Understanding the Mixture
In this scenario, we are mixing 500 ml of 0.1 M acetic acid (CH3COOH) with 250 ml of 0.1 M sodium hydroxide (NaOH). This solution will undergo a neutralization reaction.
Calculating Moles of Reactants
- Moles of acetic acid:
0.1 M × 0.5 L = 0.05 moles
- Moles of sodium hydroxide:
0.1 M × 0.25 L = 0.025 moles
Neutralization Reaction
The balanced equation for the reaction is:
CH3COOH + NaOH → CH3COONa + H2O
- Acetic acid reacts with sodium hydroxide in a 1:1 ratio.

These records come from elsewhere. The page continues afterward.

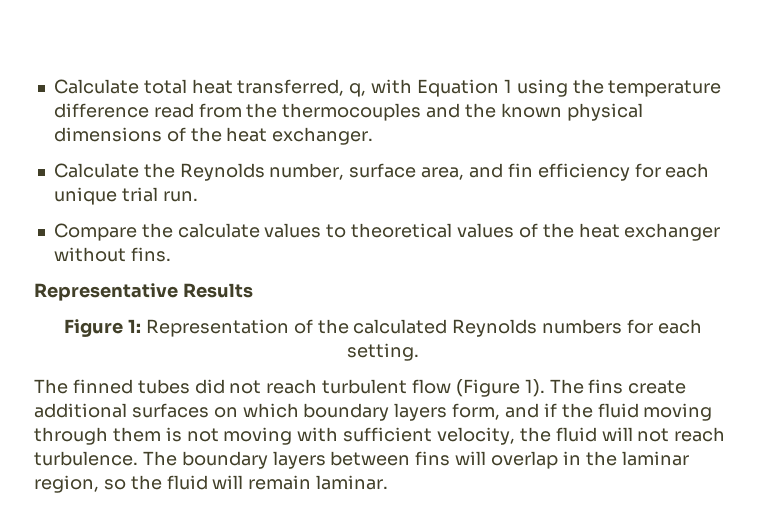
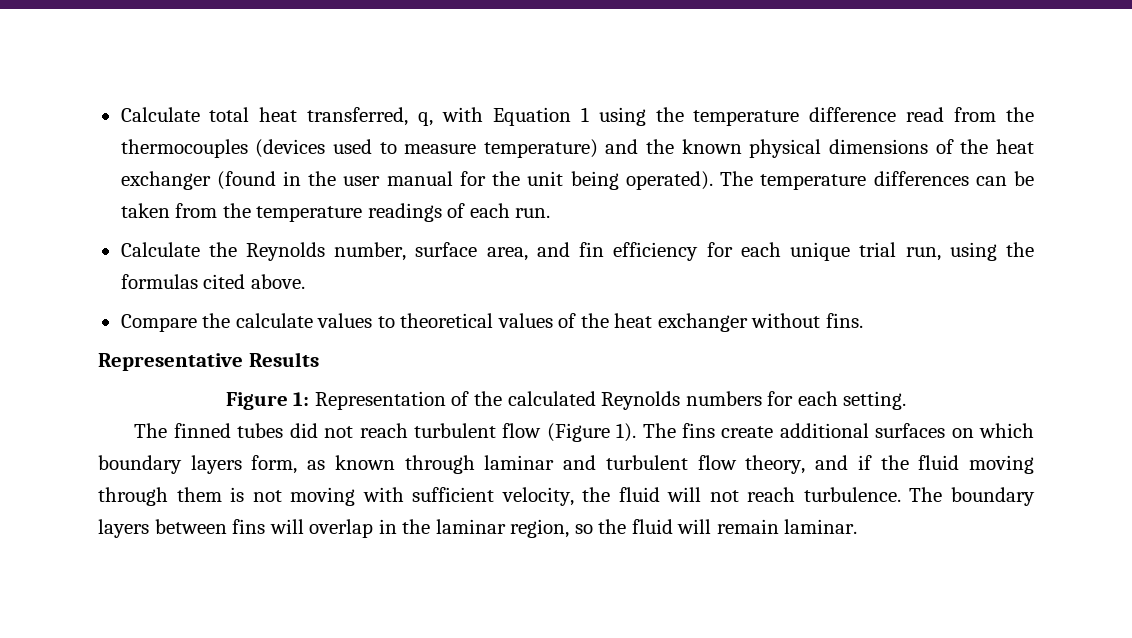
(422, 112) none -> [255,139,598,158] (devices used to measure temperature)
[272,127,374,145] exchanger. -> [120,171,1035,190] [120,203,551,222] exchanger (found in the user manual for the unit being operated). The temperature differences can be taken from the temperature readings of each run.
[162,191,198,202] run. -> [905,242,1035,261] [120,274,305,289] run, using the formulas cited above.
(501, 411) none -> [307,455,806,474] as known through laminar and turbulent flow theory,

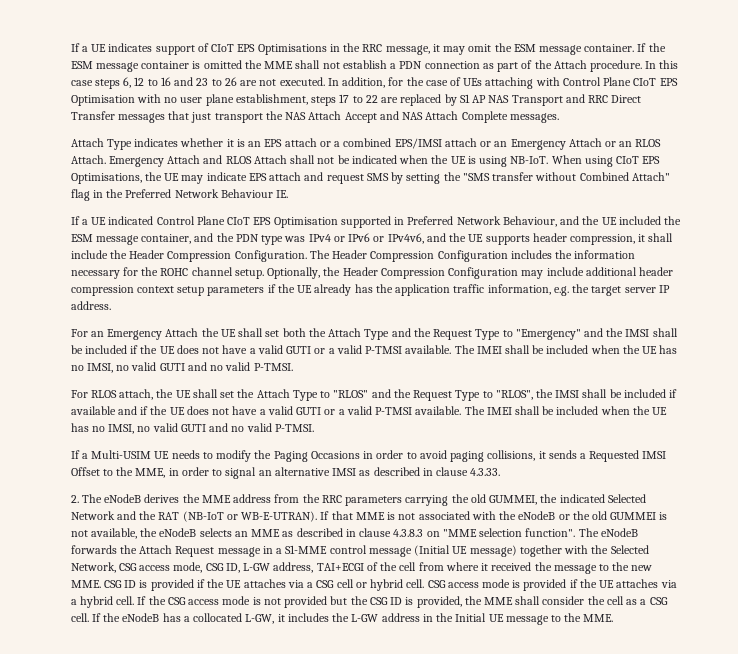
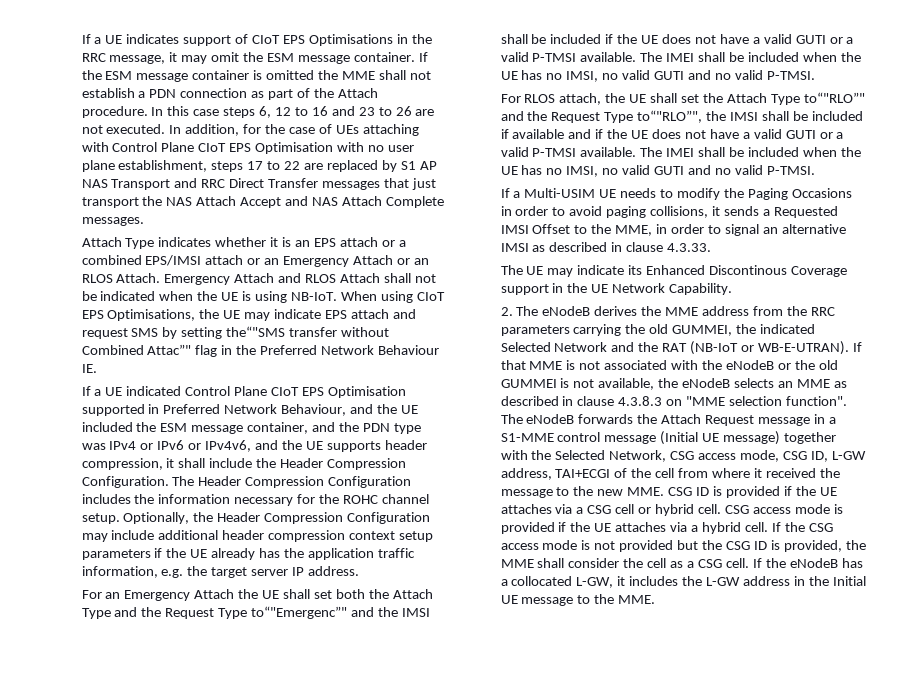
[443,172,490,181] the "SMS -> [226,326,286,337] the“"SMS
[631,172,670,181] Attach" -> [147,344,192,355] Attac”"
[502,329,581,340] to "Emergency" -> [251,606,348,619] to“"Emergenc”"
[320,389,533,401] to "RLOS" and the Request Type to "RLOS", -> [803,92,865,103] [500,110,703,123] to“"RLO”" and the Request Type to“"RLO”",
(501, 472) none -> [500,265,847,277] [500,283,733,295] // The UE may indicate its Enhanced Discontinous Coverage support in the UE Network Capability.

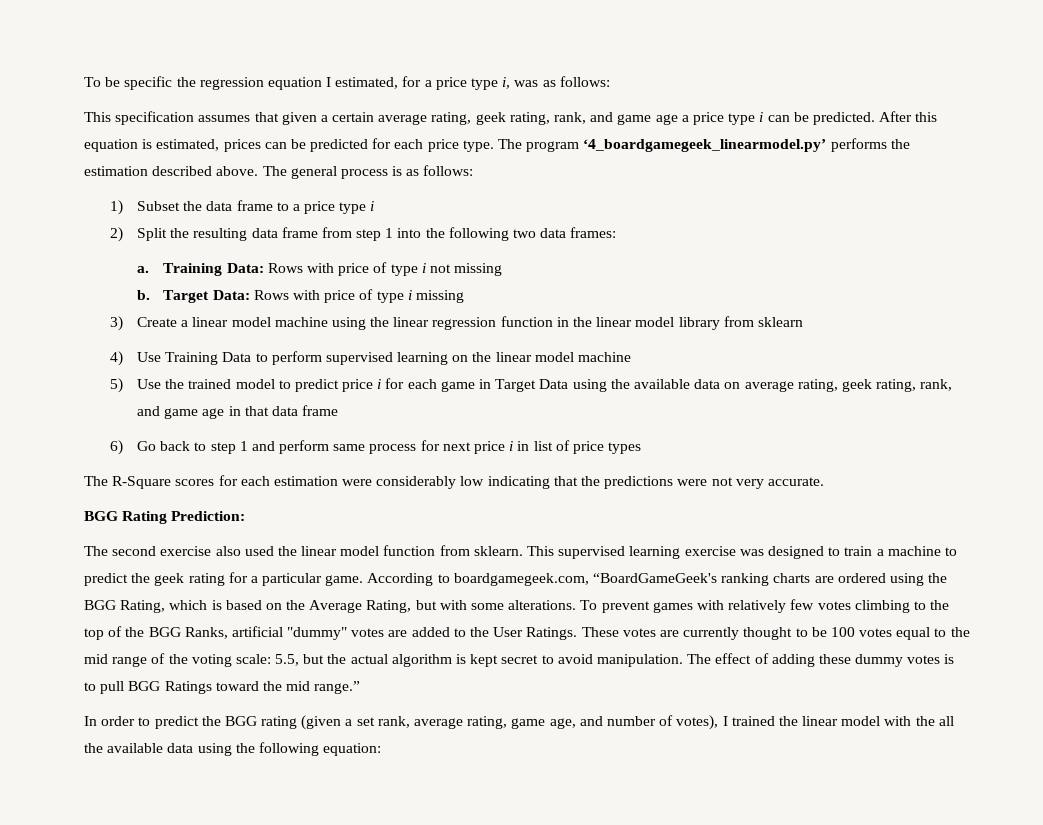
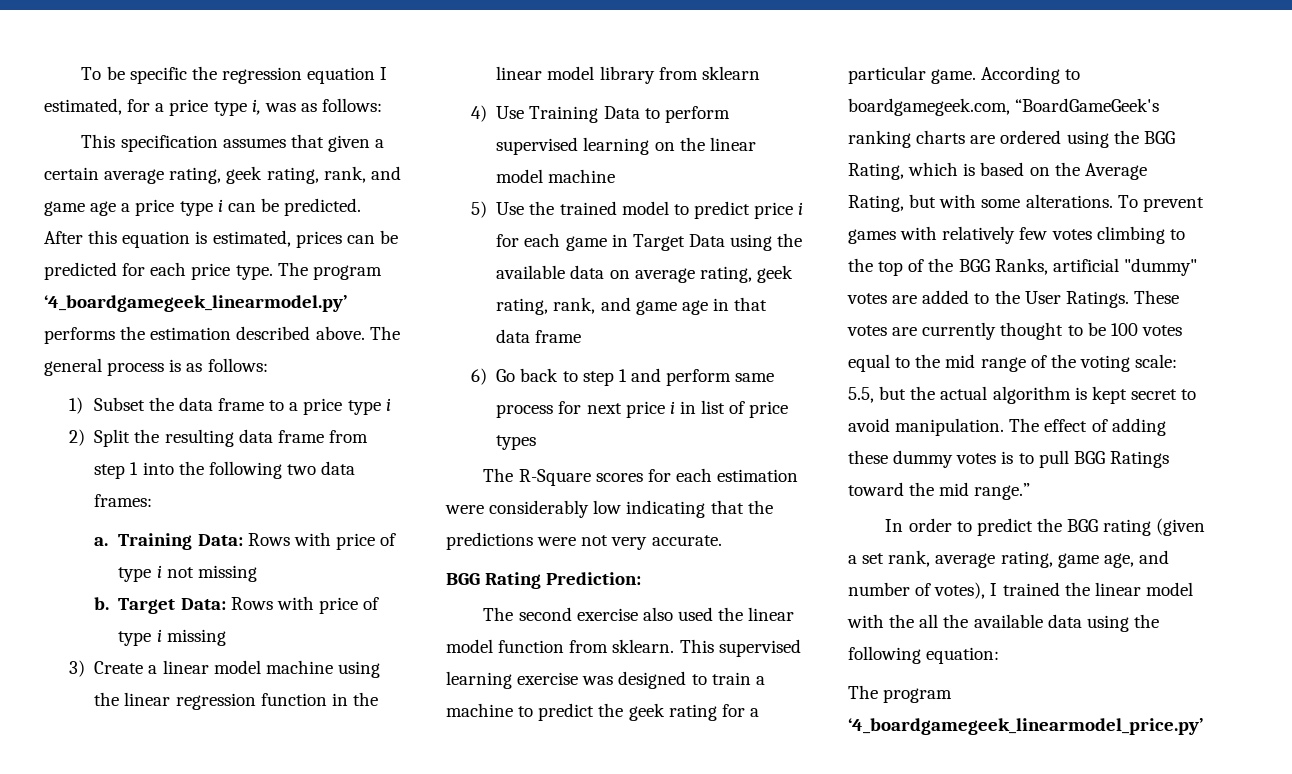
(382, 749) none -> [848,685,953,703] [848,718,1203,735] // The program ‘4_boardgamegeek_linearmodel_price.py’

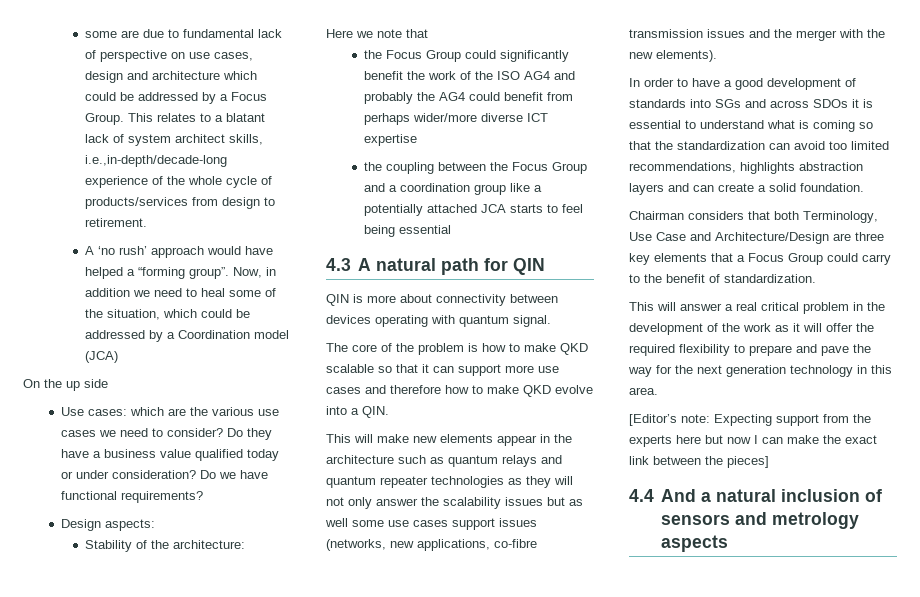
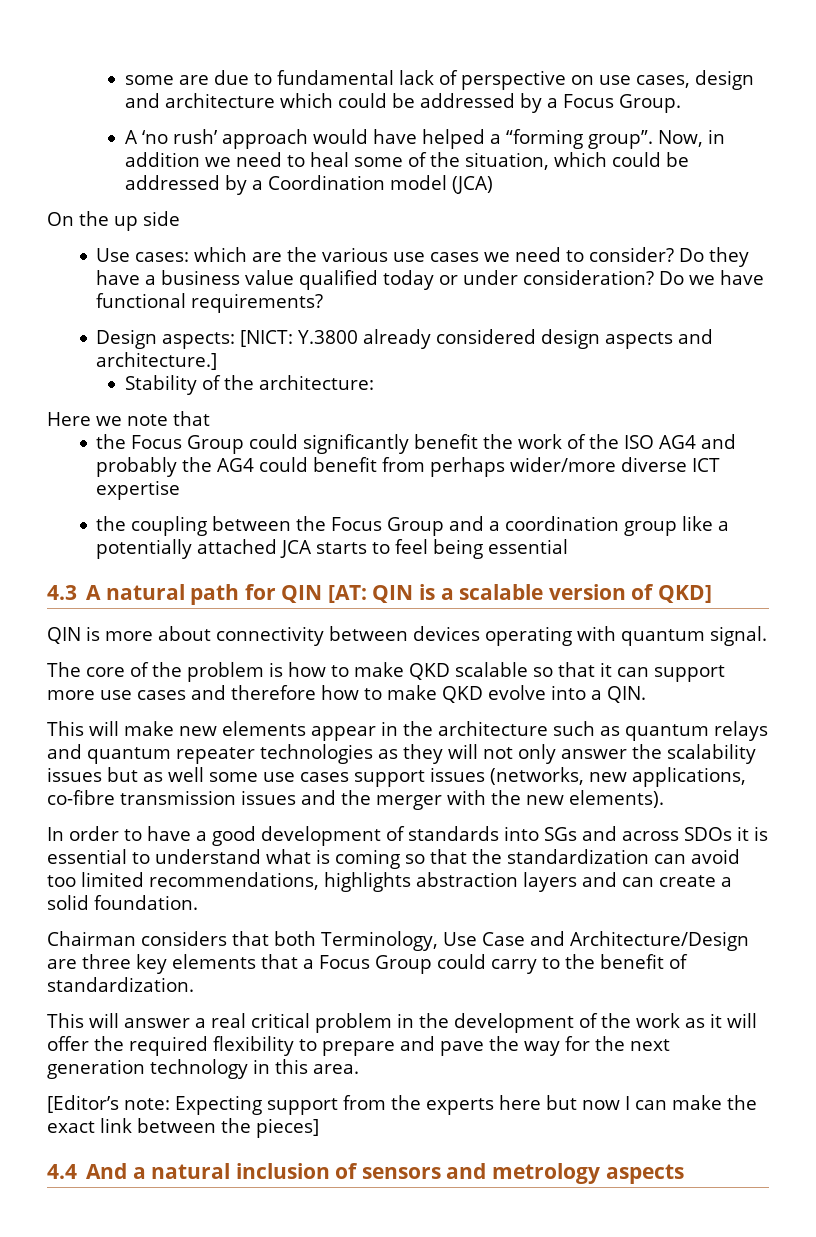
[127,113,265,122] [84,134,263,146] [84,155,227,167] [84,176,272,188] [84,197,275,209] [84,218,147,227] This relates to a blatant lack of system architect skills, i.e.,in-depth/decade-long experience of the whole cycle of products/services from design to retirement. -> (681, 103) none
(156, 525) none -> [240,329,714,349] [96,352,218,370] [NICT: Y.3800 already considered design aspects and architecture.]
(545, 266) none -> [327,584,712,603] [AT: QIN is a scalable version of QKD]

- Since we have 0.05 moles of acetic acid and 0.025 moles of NaOH, the NaOH will be the limiting reagent.
Determining Remaining Species
- After the reaction:
- Moles of CH3COOH remaining = 0.05 - 0.025 = 0.025 moles
- Moles of CH3COONa formed = 0.025 moles
Final Concentrations
The total volume after mixing is:
500 ml + 250 ml = 750 ml = 0.75 L
- Concentration of CH3COOH:
0.025 moles / 0.75 L = 0.0333 M
- Concentration of CH3COONa:
0.025 moles / 0.75 L = 0.0333 M
Calculating pH using Henderson-Hasselbalch Equation
Using the Henderson-Hasselbalch equation:
pH = pKa + log([A-]/[HA])
- pKa of acetic acid: 4.47
- [A-] = [CH3COONa] = 0.0333 M
- [HA] = [CH3COOH] = 0.0333 M
pH = 4.47 + log(0.0333/0.0333)
pH = 4.47 + log(1)
pH = 4.47
Conclusion
The pH of the resulting mixture is 4.47, indicating a buffer solution due to the presence of both acetic acid and its conjugate base, acetate.